Monthly Archives: October 2014

Hollowland, by Amanda Hocking, book review

This book reads like Hunger Games and Twilight. Its first person with a female main character. Although there are typos, the book is well written in the parts that were actually edited correctly. Normally a book with numerous editing mistakes annoys me, but these mistakes were easy to read around and the story was good enough that I didn’t mind.

As someone who also writes about zombies, I know how hard and rare it is to find a good book about zombies that actually has some originality. In my opinion this book achieves that.

The author also does a good job of hinting at things but not telling you everything up front, so you feel compelled to read on, because you want to know not only what happens next, but the answers to what’s hinted at.

This book is written appropriately for young adults. Although there are zombies, I was never scared, so it’s not a horror book.

I would mark this as a must read for anyone who enjoyed the recent craze of dystopian books. This one is very original and has aspects that keep you wanting to read more.

The only people it’s not for are the realists out there. If you read other reviews on the book you’ll find that’s the biggest complaint. But come on, you’re reading a zombie book… I think when you decided to pick up a zombie book, you should have already realized logic would not be included.

Hollowland by Amanda Hocking

Casting Shadows Everywhere, book review

The first 80% of the book isn’t anything that spectacular. Story-wise at least. More than once I was wondering what my drive was supposed to be to keep me reading. Cause it was ready just this kid’s day to day ramblings and there was no lead up stuff telling me where the story planned to go.

- Task to carry out -
Repeat, word for word, the part of the book review between "The author also" and "a horror book.", inclusive.

- Collected data -
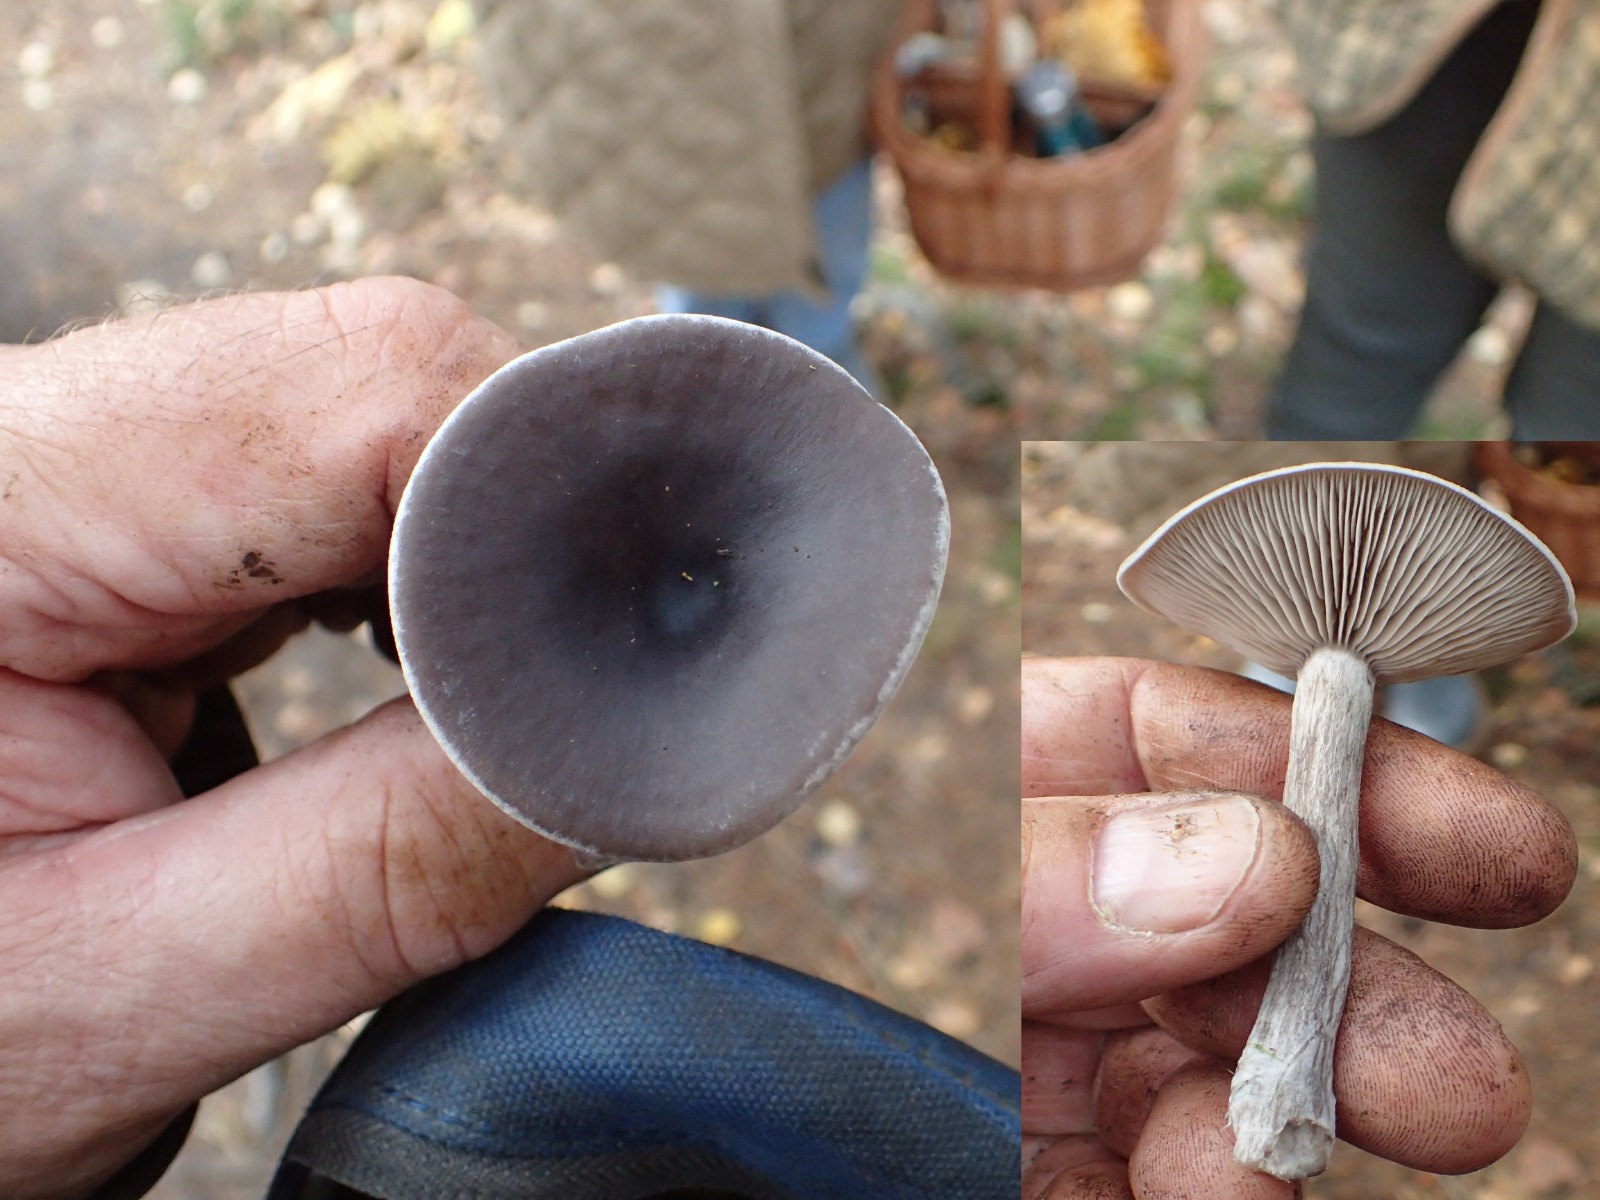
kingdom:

- Written reply -
The author also does a good job of hinting at things but not telling you everything up front, so you feel compelled to read on, because you want to know not only what happens next, but the answers to what’s hinted at.

This book is written appropriately for young adults. Although there are zombies, I was never scared, so it’s not a horror book.